## WHAT IS NEEDED
Arrange each line of the listing below as a row in a Markdown table with the columns "Line" and "Content", numbering the rows in order and omitting any blank lines.

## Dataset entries
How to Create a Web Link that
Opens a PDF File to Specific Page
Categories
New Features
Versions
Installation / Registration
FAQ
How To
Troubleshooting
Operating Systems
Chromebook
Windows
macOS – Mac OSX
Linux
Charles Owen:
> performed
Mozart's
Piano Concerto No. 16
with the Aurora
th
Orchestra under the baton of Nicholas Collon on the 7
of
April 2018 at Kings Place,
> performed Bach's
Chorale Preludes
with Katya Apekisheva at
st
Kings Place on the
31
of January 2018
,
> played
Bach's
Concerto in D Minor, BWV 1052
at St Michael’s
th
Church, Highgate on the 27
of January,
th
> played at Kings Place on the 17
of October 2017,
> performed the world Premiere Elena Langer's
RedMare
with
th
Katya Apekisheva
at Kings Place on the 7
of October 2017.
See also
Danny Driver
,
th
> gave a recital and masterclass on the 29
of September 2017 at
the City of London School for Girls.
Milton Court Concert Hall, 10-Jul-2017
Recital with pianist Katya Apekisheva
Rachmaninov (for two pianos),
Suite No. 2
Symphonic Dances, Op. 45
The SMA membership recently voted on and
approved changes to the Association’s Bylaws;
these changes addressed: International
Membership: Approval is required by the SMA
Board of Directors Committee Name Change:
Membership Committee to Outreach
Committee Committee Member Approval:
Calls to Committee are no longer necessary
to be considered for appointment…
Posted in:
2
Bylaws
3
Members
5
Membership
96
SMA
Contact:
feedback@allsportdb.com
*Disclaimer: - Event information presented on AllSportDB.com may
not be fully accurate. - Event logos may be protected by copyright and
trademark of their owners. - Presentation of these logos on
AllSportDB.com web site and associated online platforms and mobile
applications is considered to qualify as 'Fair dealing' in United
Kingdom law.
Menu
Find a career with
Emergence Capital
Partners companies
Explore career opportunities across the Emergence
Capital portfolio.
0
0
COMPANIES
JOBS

## WRITTEN REPLY
| Line | Content |
|---|---|
| 1 | How to Create a Web Link that |
| 2 | Opens a PDF File to Specific Page |
| 3 | Categories |
| 4 | New Features |
| 5 | Versions |
| 6 | Installation / Registration |
| 7 | FAQ |
| 8 | How To |
| 9 | Troubleshooting |
| 10 | Operating Systems |
| 11 | Chromebook |
| 12 | Windows |
| 13 | macOS – Mac OSX |
| 14 | Linux |
| 15 | Charles Owen: |
| 16 | > performed |
| 17 | Mozart's |
| 18 | Piano Concerto No. 16 |
| 19 | with the Aurora |
| 20 | th |
| 21 | Orchestra under the baton of Nicholas Collon on the 7 |
| 22 | of |
| 23 | April 2018 at Kings Place, |
| 24 | > performed Bach's |
| 25 | Chorale Preludes |
| 26 | with Katya Apekisheva at |
| 27 | st |
| 28 | Kings Place on the |
| 29 | 31 |
| 30 | of January 2018 |
| 31 | , |
| 32 | > played |
| 33 | Bach's |
| 34 | Concerto in D Minor, BWV 1052 |
| 35 | at St Michael’s |
| 36 | th |
| 37 | Church, Highgate on the 27 |
| 38 | of January, |
| 39 | th |
| 40 | > played at Kings Place on the 17 |
| 41 | of October 2017, |
| 42 | > performed the world Premiere Elena Langer's |
| 43 | RedMare |
| 44 | with |
| 45 | th |
| 46 | Katya Apekisheva |
| 47 | at Kings Place on the 7 |
| 48 | of October 2017. |
| 49 | See also |
| 50 | Danny Driver |
| 51 | , |
| 52 | th |
| 53 | > gave a recital and masterclass on the 29 |
| 54 | of September 2017 at |
| 55 | the City of London School for Girls. |
| 56 | Milton Court Concert Hall, 10-Jul-2017 |
| 57 | Recital with pianist Katya Apekisheva |
| 58 | Rachmaninov (for two pianos), |
| 59 | Suite No. 2 |
| 60 | Symphonic Dances, Op. 45 |
| 61 | The SMA membership recently voted on and |
| 62 | approved changes to the Association’s Bylaws; |
| 63 | these changes addressed: International |
| 64 | Membership: Approval is required by the SMA |
| 65 | Board of Directors Committee Name Change: |
| 66 | Membership Committee to Outreach |
| 67 | Committee Committee Member Approval: |
| 68 | Calls to Committee are no longer necessary |
| 69 | to be considered for appointment… |
| 70 | Posted in: |
| 71 | 2 |
| 72 | Bylaws |
| 73 | 3 |
| 74 | Members |
| 75 | 5 |
| 76 | Membership |
| 77 | 96 |
| 78 | SMA |
| 79 | Contact: |
| 80 | feedback@allsportdb.com |
| 81 | *Disclaimer: - Event information presented on AllSportDB.com may |
| 82 | not be fully accurate. - Event logos may be protected by copyright and |
| 83 | trademark of their owners. - Presentation of these logos on |
| 84 | AllSportDB.com web site and associated online platforms and mobile |
| 85 | applications is considered to qualify as 'Fair dealing' in United |
| 86 | Kingdom law. |
| 87 | Menu |
| 88 | Find a career with |
| 89 | Emergence Capital |
| 90 | Partners companies |
| 91 | Explore career opportunities across the Emergence |
| 92 | Capital portfolio. |
| 93 | 0 |
| 94 | 0 |
| 95 | COMPANIES |
| 96 | JOBS |